• [TEXTO EXTRAÍDO]:
Por su parte, otro escritor, Luis Barrera Linares, en su libro La duda melódica (Crónicas malhumoradas), los define en la crónica “El bautismo de un libro es un parto social”: “Curiosos señores y señoras de un solo traje, una sola corbata (en el caso de los caballeros) y una misma sonrisa, quienes siempre están allí y que incluso son más que bienvenidos cuando acuden muy pocos de quienes realmente han sido convocados… A veces se les censura subrepticiamente, entre chismes, como intrusos más interesados en el condumio y el ‘bebumio’ que en el honor… Al margen de que jamás hayan abierto algún libro, después de la veneración forzada y la palmadita o apretón de mano, no dudan al expresar: —Qué bueno su libro, poeta”.

 

El billete roto

Cuando regresó el equipo de TKD victorioso de los juegos olímpicos de Barcelona 92, se le hizo un agasajo en el extinto hotel Caracas Hilton –hoy Alba Caracas–, la pauta era entrevistarlos, incluyendo a su entrenador Hung Ki Kim. En plena entrevista hubo un fallo logístico que fue solventado por un señor bien relacionado, líder de una mesa en la que no faltaba whisky ni pasapalos. Al culminar su labor, el fablistán se acercó para agradecer el favor recibido y sorpresivamente fue invitado a compartir el botín líquido y sólido de esa afortunada jauría.

Culminada la cuarta botella, ese señor que lo ayudó, con su demodé copete estirado de lado con Brylcreem, le entregó la mitad de un billete de 100 bolívares, marrón como su flux ajado, al mesonero de turno. Si quieres la otra mitad, debes atendernos como reyes por el resto de la velada. Exhibía, al igual que el resto de sus contertulios, un carnet borroso que no identificaba a nadie. Eran del Sipem.

• [LISTADO EXTRAÍDO]:
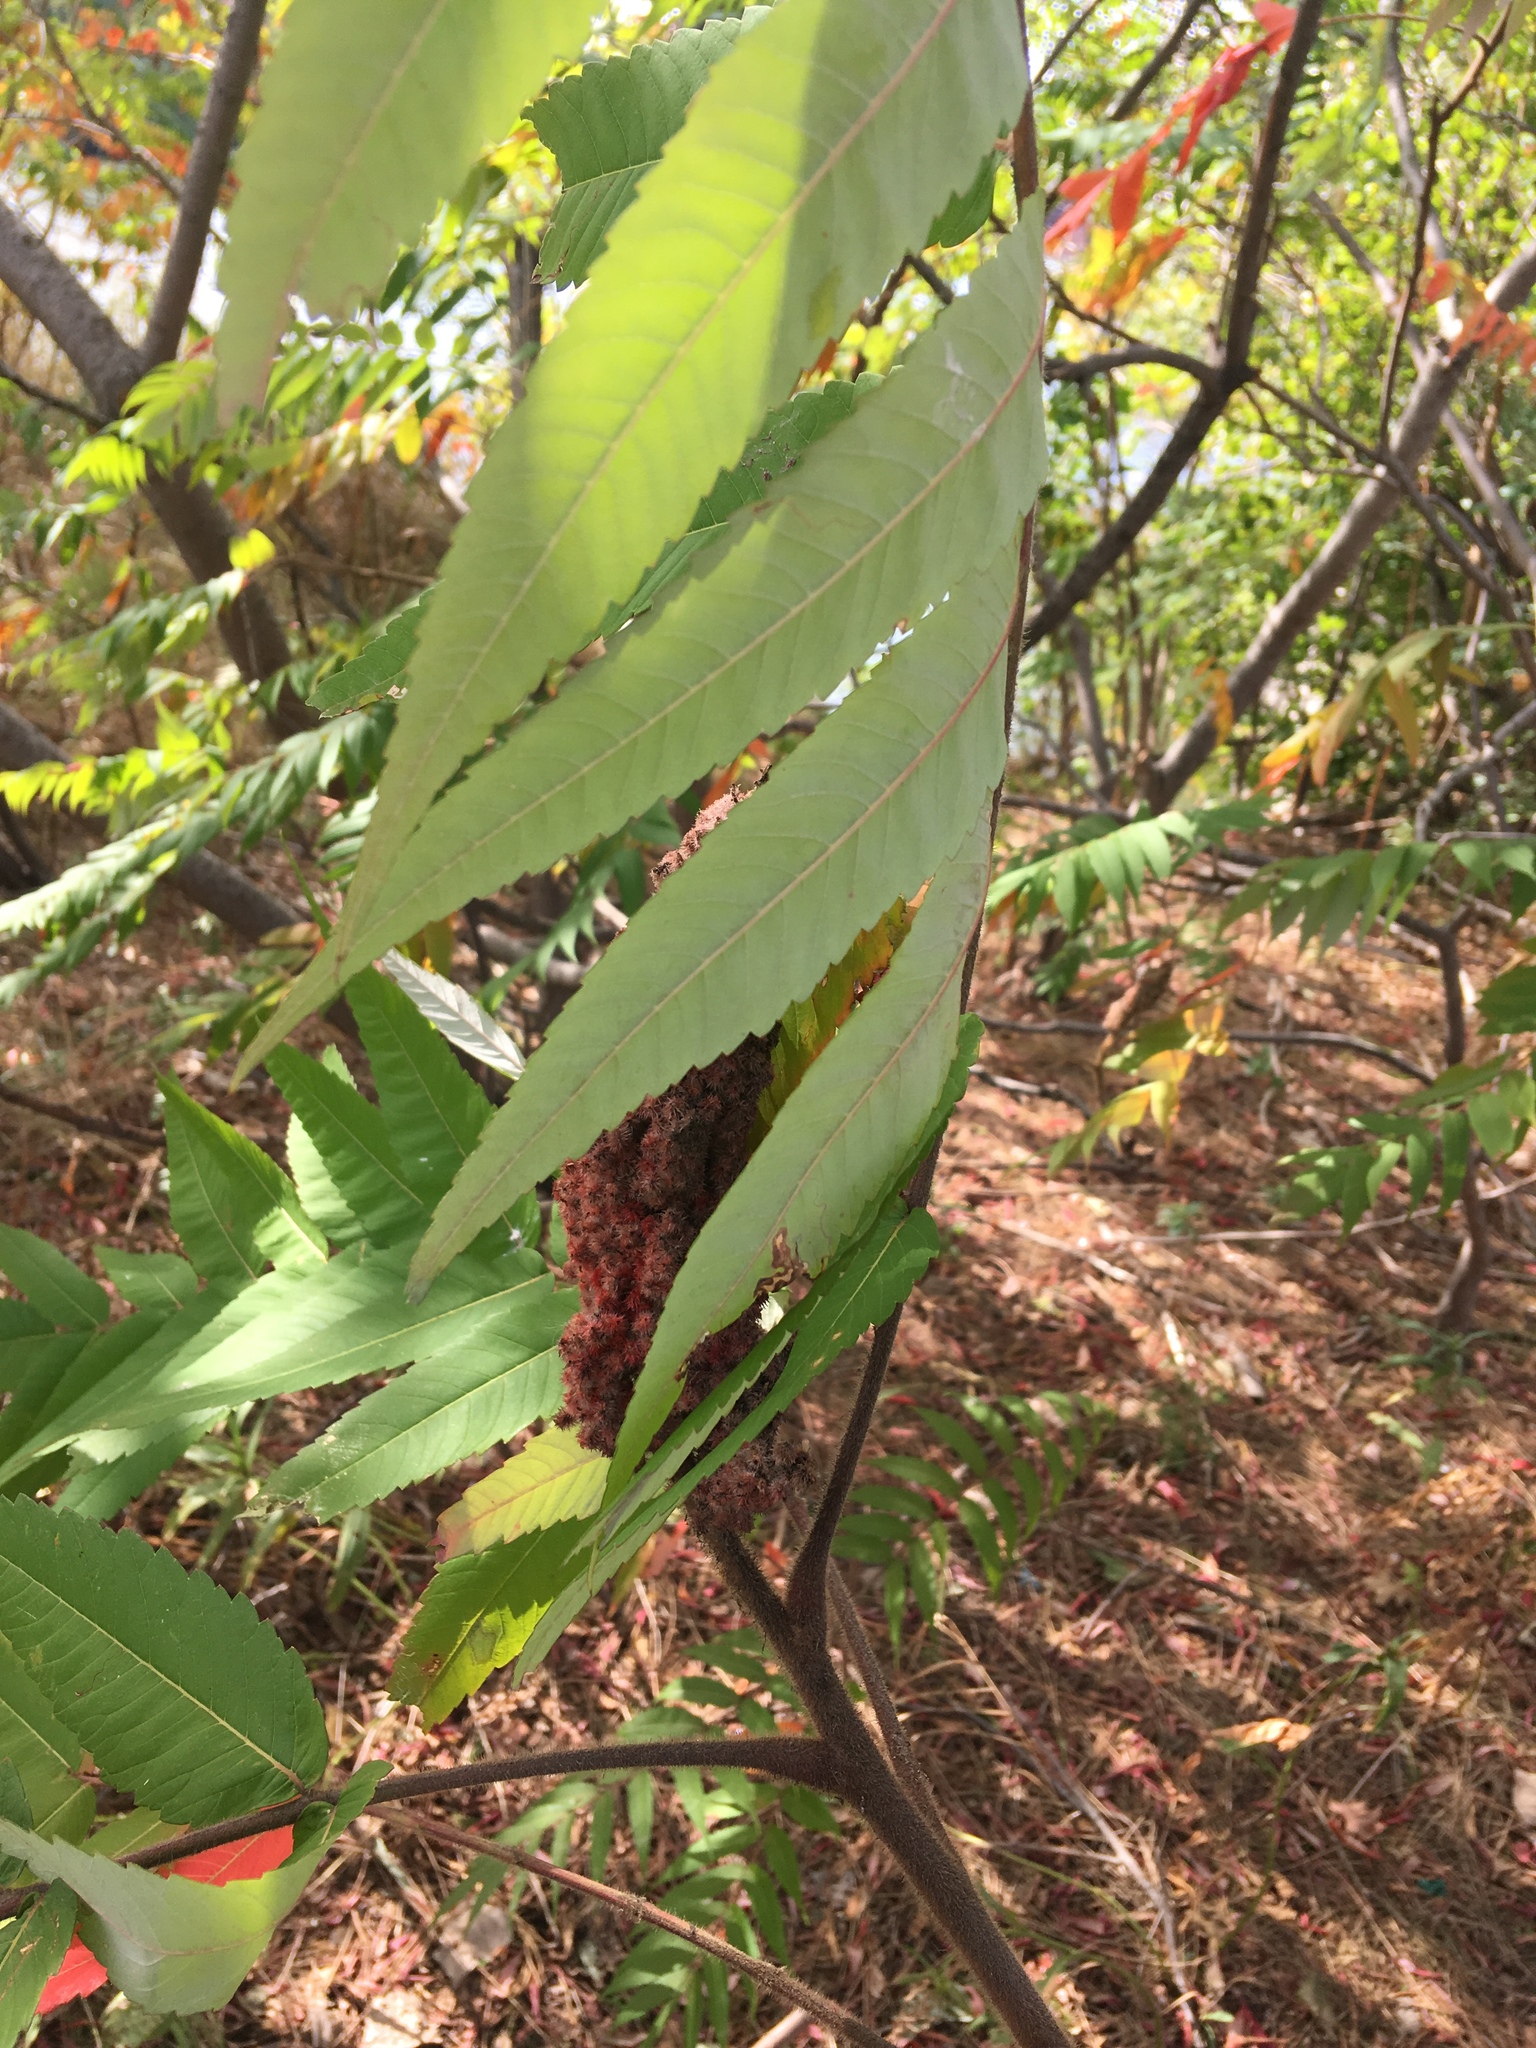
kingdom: Plantae
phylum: Tracheophyta
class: Magnoliopsida
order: Sapindales
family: Anacardiaceae
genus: Rhus
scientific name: Rhus typhina
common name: Staghorn sumac
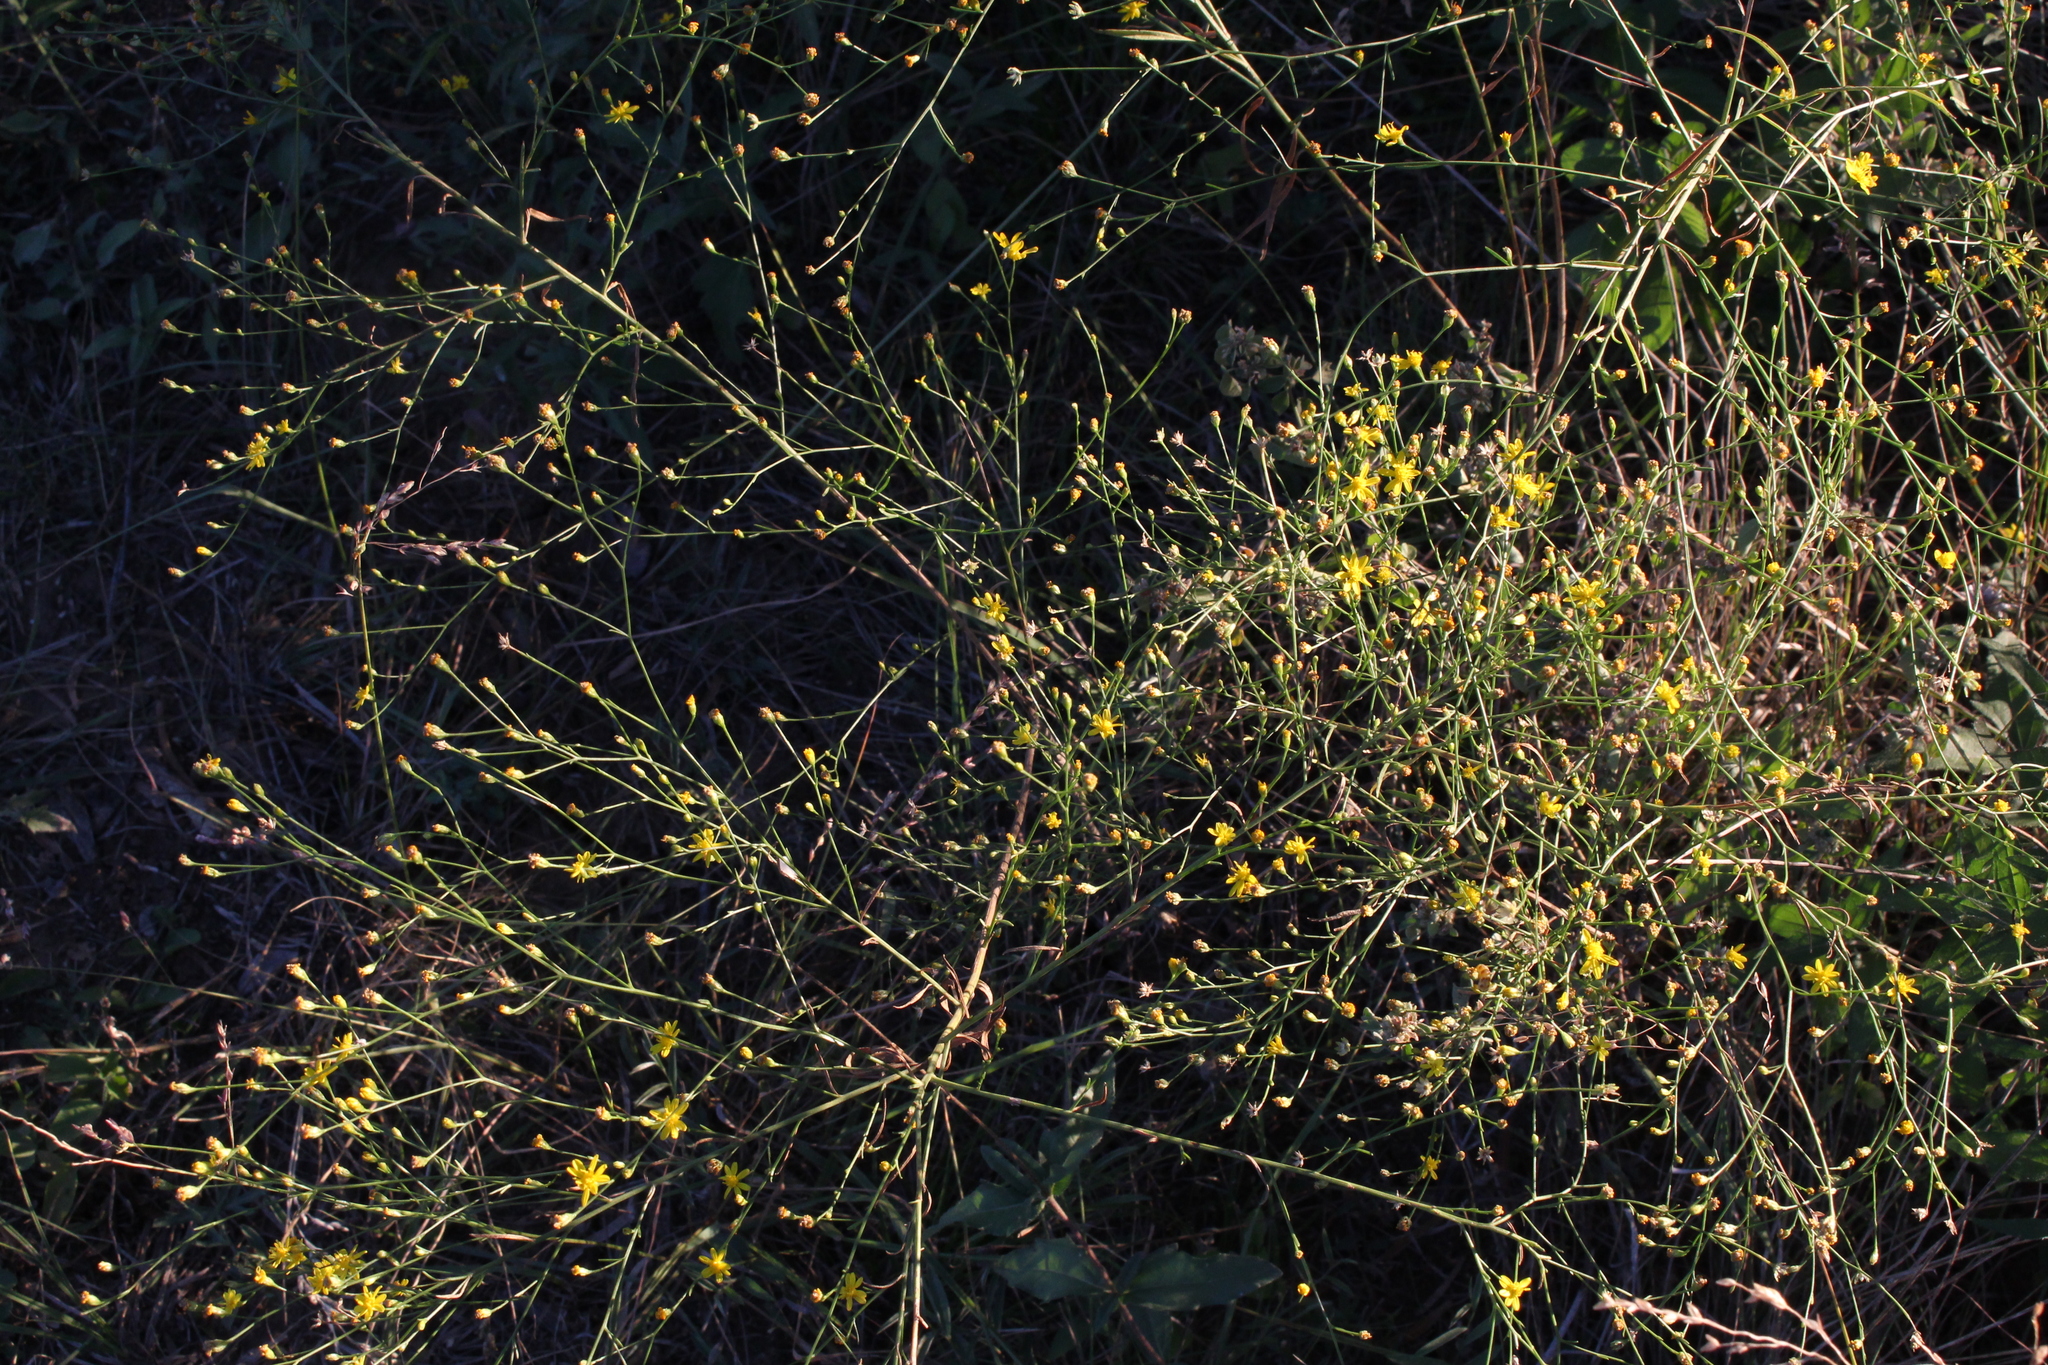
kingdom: Plantae
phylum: Tracheophyta
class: Magnoliopsida
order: Asterales
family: Asteraceae
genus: Gutierrezia
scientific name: Gutierrezia texana
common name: Texas snakeweed
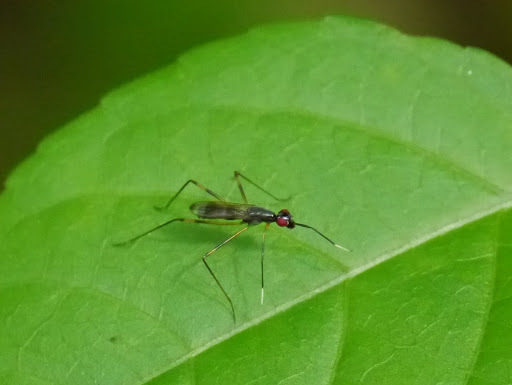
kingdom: Animalia
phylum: Arthropoda
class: Insecta
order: Diptera
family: Micropezidae
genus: Rainieria
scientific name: Rainieria antennaepes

• [OBJETIVO]:
Reescribe en forma de lista el párrafo del texto extraído que comienza con «Cuando regresó el equipo de TKD» y conserva sus hechos principales.

• [RESPUESTA COMPLETA]:
- Tras volver victorioso de los Juegos Olímpicos de Barcelona 92, el equipo de TKD fue agasajado en el extinto hotel Caracas Hilton, hoy Alba Caracas.
- La pauta era entrevistar a sus integrantes y a su entrenador, Hung Ki Kim.
- En plena entrevista hubo un fallo logístico que resolvió un señor bien relacionado, líder de una mesa donde no faltaban whisky ni pasapalos.
- Al culminar su labor, el fablistán se acercó a agradecer el favor y, por sorpresa, recibió una invitación a compartir la comida y la bebida de ese grupo.